::: Input records

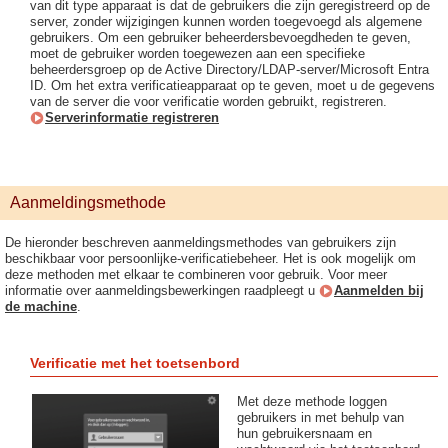
van dit type apparaat is dat de gebruikers die zijn geregistreerd op de
server, zonder wijzigingen kunnen worden toegevoegd als algemene
gebruikers. Om een gebruiker beheerdersbevoegdheden te geven,
moet de gebruiker worden toegewezen aan een specifieke
beheerdersgroep op de Active Directory/LDAP-server/Microsoft Entra
ID. Om het extra verificatieapparaat op te geven, moet u de gegevens
van de server die voor verificatie worden gebruikt, registreren.
Serverinformatie registreren
Aanmeldingsmethode
De hieronder beschreven aanmeldingsmethodes van gebruikers zijn
beschikbaar voor persoonlijke-verificatiebeheer. Het is ook mogelijk om
deze methoden met elkaar te combineren voor gebruik. Voor meer
informatie over aanmeldingsbewerkingen raadpleegt u
Aanmelden bij
de machine
.
Verificatie met het toetsenbord
Met deze methode loggen
gebruikers in met behulp van
hun gebruikersnaam en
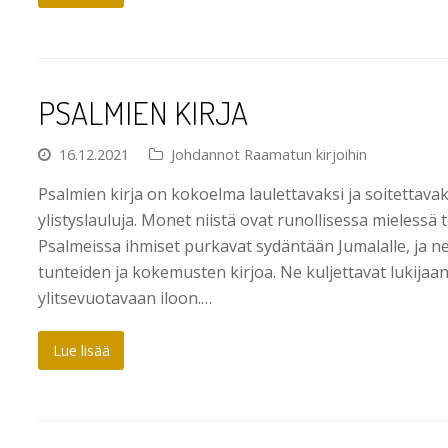
PSALMIEN KIRJA
16.12.2021
Johdannot Raamatun kirjoihin
Psalmien kirja on kokoelma laulettavaksi ja soitettavaks
ylistyslauluja. Monet niistä ovat runollisessa mielessä t
Psalmeissa ihmiset purkavat sydäntään Jumalalle, ja ne 
tunteiden ja kokemusten kirjoa. Ne kuljettavat lukija
ylitsevuotavaan iloon.…
Lue lisää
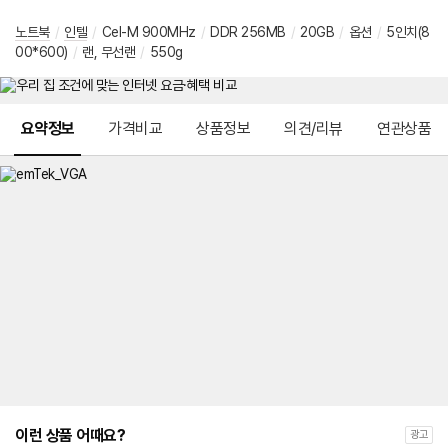
노트북
/
인텔
/
Cel-M 900MHz
/
DDR 256MB
/
20GB
/
옵션
/
5인치(8
00*600)
/
랜, 무선랜
/
550g
메뉴 네비게이션
요약정보
가격비교
상품정보
의견/리뷰
연관상품
이런 상품 어때요?
광고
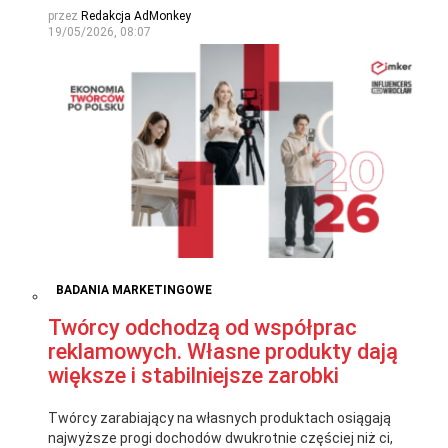
przez
Redakcja AdMonkey
19/05/2026, 08:07
BADANIA MARKETINGOWE
Twórcy odchodzą od współprac
reklamowych. Własne produkty dają
większe i stabilniejsze zarobki
Twórcy zarabiający na własnych produktach osiągają
najwyższe progi dochodów dwukrotnie częściej niż ci,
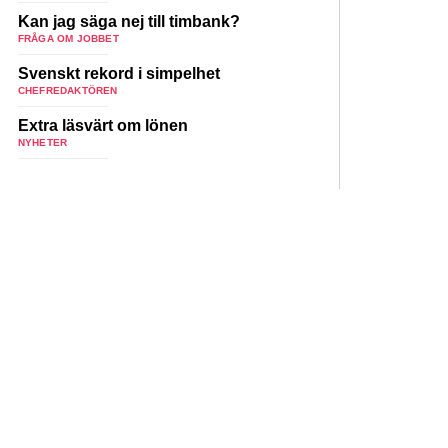
Kan jag säga nej till timbank?
FRÅGA OM JOBBET
Svenskt rekord i simpelhet
CHEFREDAKTÖREN
Extra läsvärt om lönen
NYHETER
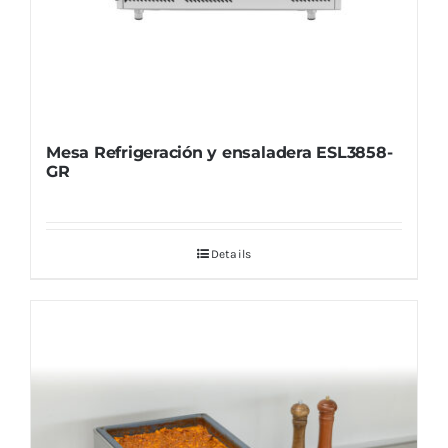
Mesa Refrigeración y ensaladera ESL3858-
GR
Details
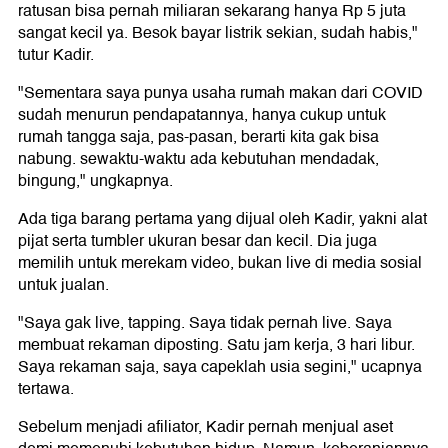
ratusan bisa pernah miliaran sekarang hanya Rp 5 juta
sangat kecil ya. Besok bayar listrik sekian, sudah habis,"
tutur Kadir.
"Sementara saya punya usaha rumah makan dari COVID
sudah menurun pendapatannya, hanya cukup untuk
rumah tangga saja, pas-pasan, berarti kita gak bisa
nabung. sewaktu-waktu ada kebutuhan mendadak,
bingung," ungkapnya.
Ada tiga barang pertama yang dijual oleh Kadir, yakni alat
pijat serta tumbler ukuran besar dan kecil. Dia juga
memilih untuk merekam video, bukan live di media sosial
untuk jualan.
"Saya gak live, tapping. Saya tidak pernah live. Saya
membuat rekaman diposting. Satu jam kerja, 3 hari libur.
Saya rekaman saja, saya capeklah usia segini," ucapnya
tertawa.
Sebelum menjadi afiliator, Kadir pernah menjual aset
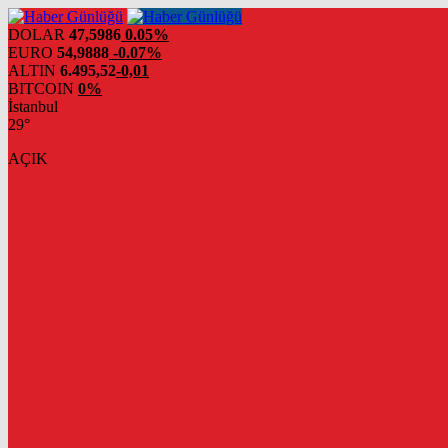
DOLAR
47,5986
0.05%
EURO
54,9888
-0.07%
ALTIN
6.495,52
-0,01
BITCOIN
0%
İstanbul
29°
AÇIK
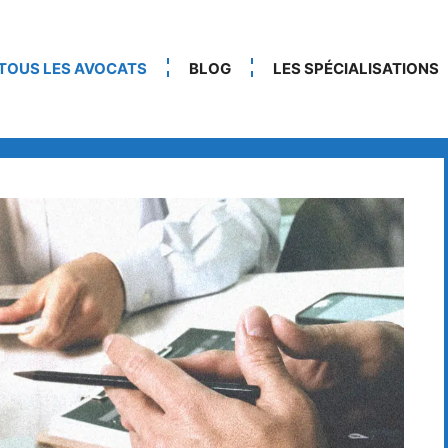
TOUS LES AVOCATS
BLOG
LES SPÉCIALISATIONS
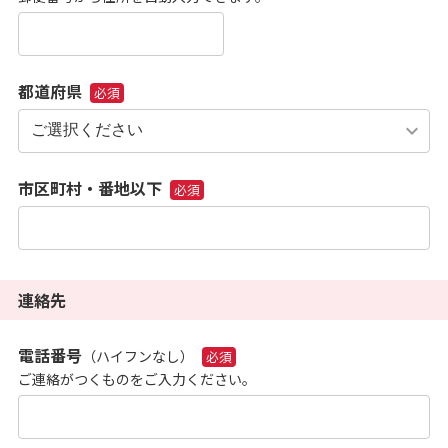
都道府県
必須
市区町村・番地以下
必須
連絡先
電話番号
（ハイフンなし）
必須
ご連絡がつくものをご入力ください。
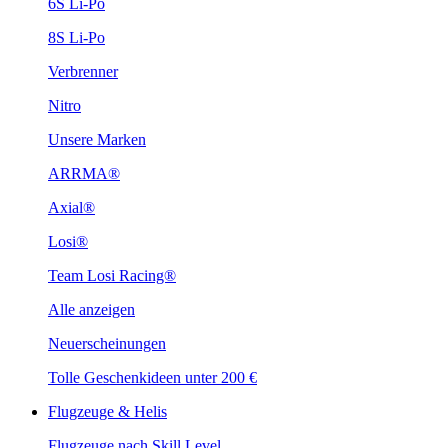
6S Li-Po
8S Li-Po
Verbrenner
Nitro
Unsere Marken
ARRMA®
Axial®
Losi®
Team Losi Racing®
Alle anzeigen
Neuerscheinungen
Tolle Geschenkideen unter 200 €
Flugzeuge & Helis
Flugzeuge nach Skill Level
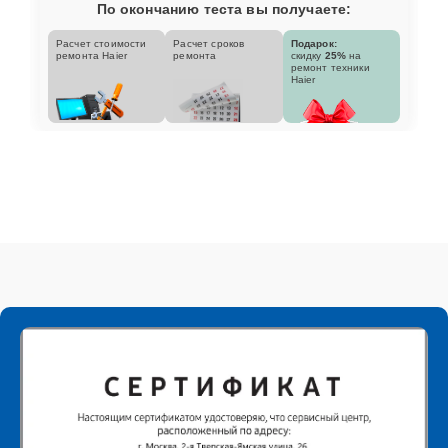
По окончанию теста вы получаете:
Расчет стоимости
Расчет сроков
Подарок:
ремонта Haier
ремонта
скидку
25%
на
ремонт техники
Haier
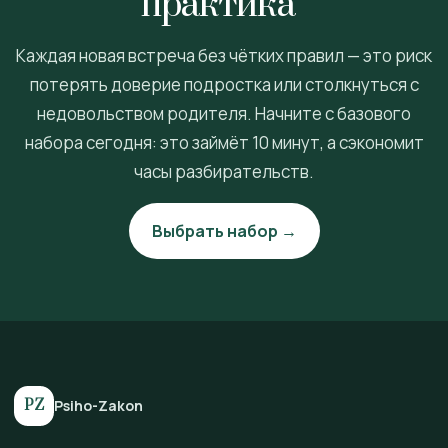
практика”
Каждая новая встреча без чётких правил — это риск
потерять доверие подростка или столкнуться с
недовольством родителя. Начните с базового
набора сегодня: это займёт 10 минут, а сэкономит
часы разбирательств.
Выбрать набор →
PZ
Psiho-Zakon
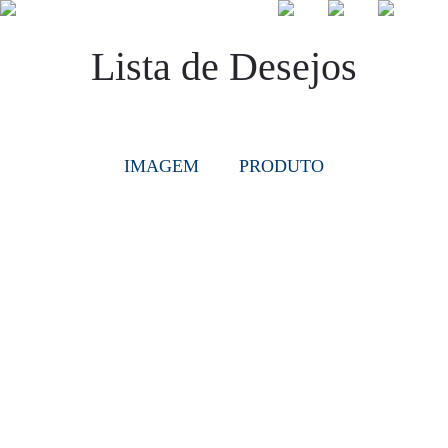
Lista de Desejos
☰
IMAGEM
PRODUTO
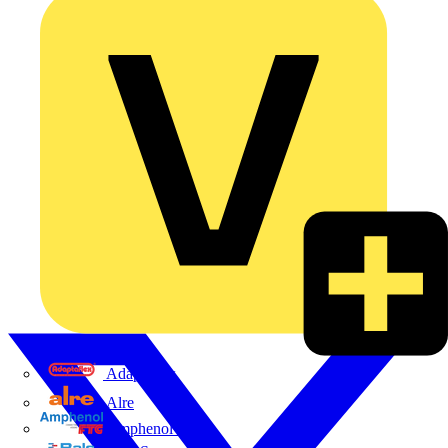
Adaptaflex
Alre
Amphenol FTG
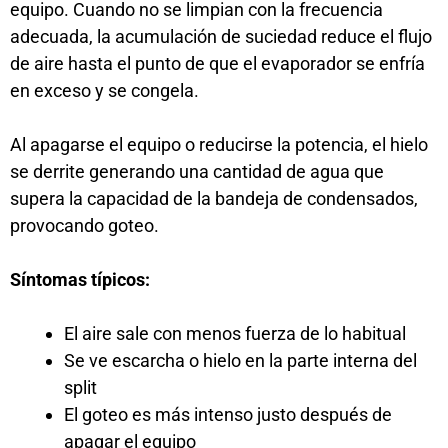
equipo. Cuando no se limpian con la frecuencia
adecuada, la acumulación de suciedad reduce el flujo
de aire hasta el punto de que el evaporador se enfría
en exceso y se congela.
Al apagarse el equipo o reducirse la potencia, el hielo
se derrite generando una cantidad de agua que
supera la capacidad de la bandeja de condensados,
provocando goteo.
Síntomas típicos:
El aire sale con menos fuerza de lo habitual
Se ve escarcha o hielo en la parte interna del
split
El goteo es más intenso justo después de
apagar el equipo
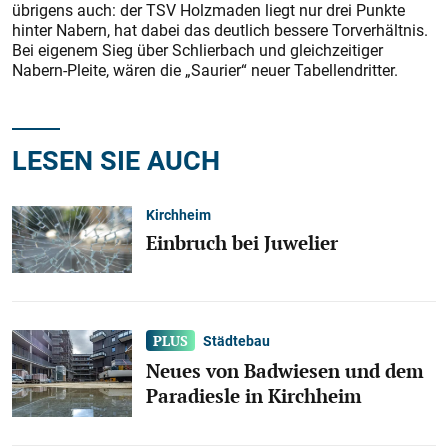
übrigens auch: der TSV Holzmaden liegt nur drei Punkte
hinter Nabern, hat dabei das deutlich bessere Torverhältnis.
Bei eigenem Sieg über Schlierbach und gleichzeitiger
Nabern-Pleite, wären die „Saurier“ neuer Tabellendritter.
LESEN SIE AUCH
Kirchheim
Einbruch bei Juwelier
Städtebau
Neues von Badwiesen und dem
Paradiesle in Kirchheim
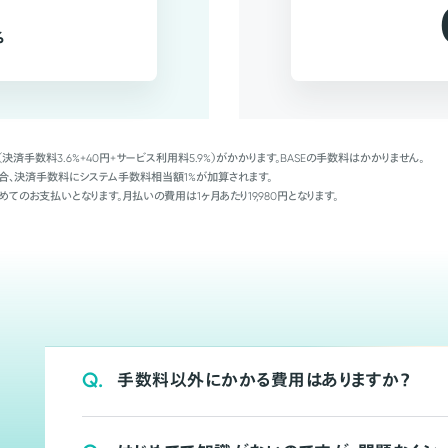
%
（決済手数料3.6%+40円+サービス利用料5.9%）がかかります。BASEの手数料はかかりません。
Palの場合、決済手数料にシステム手数料相当額1%が加算されます。
めてのお支払いとなります。月払いの費用は1ヶ月あたり19,980円となります。
Q.
手数料以外にかかる費用はありますか？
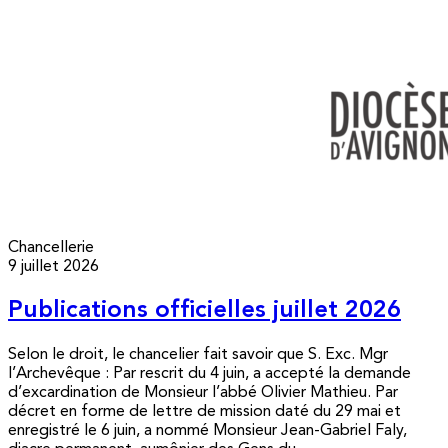
Chancellerie
9 juillet 2026
Publications officielles juillet 2026
Selon le droit, le chancelier fait savoir que S. Exc. Mgr
l’Archevêque : Par rescrit du 4 juin, a accepté la demande
d’excardination de Monsieur l’abbé Olivier Mathieu. Par
décret en forme de lettre de mission daté du 29 mai et
enregistré le 6 juin, a nommé Monsieur Jean-Gabriel Faly,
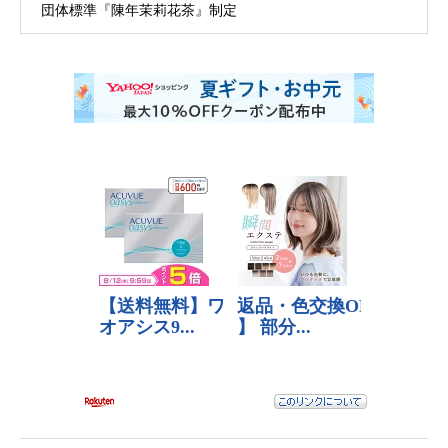
団体標準『陳年茉莉花茶』制定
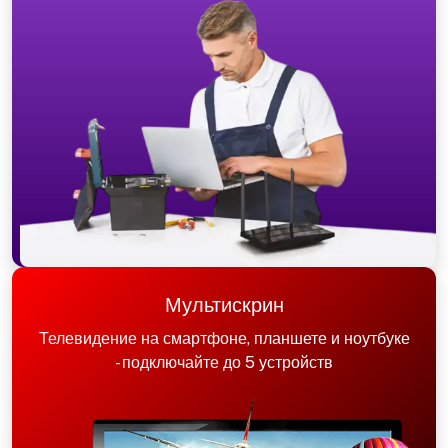
Мультискрин
Телевидение на смартфоне, планшете и ноутбуке
- подключайте до 5 устройств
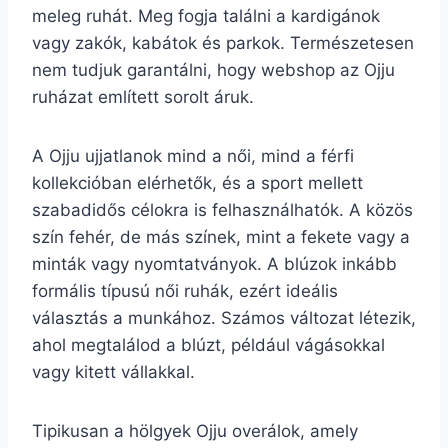
meleg ruhát. Meg fogja találni a kardigánok
vagy zakók, kabátok és parkok. Természetesen
nem tudjuk garantálni, hogy webshop az Ojju
ruházat említett sorolt áruk.
A Ojju ujjatlanok mind a női, mind a férfi
kollekcióban elérhetők, és a sport mellett
szabadidős célokra is felhasználhatók. A közös
szín fehér, de más színek, mint a fekete vagy a
minták vagy nyomtatványok. A blúzok inkább
formális típusú női ruhák, ezért ideális
választás a munkához. Számos változat létezik,
ahol megtalálod a blúzt, például vágásokkal
vagy kitett vállakkal.
Tipikusan a hölgyek Ojju overálok, amely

::::::

The problem — Which lines of the data above contain the string "kecil"? Copy each of them.

Task solution —
sangat kecil ya. Besok bayar listrik sekian, sudah habis,"
pijat serta tumbler ukuran besar dan kecil. Dia juga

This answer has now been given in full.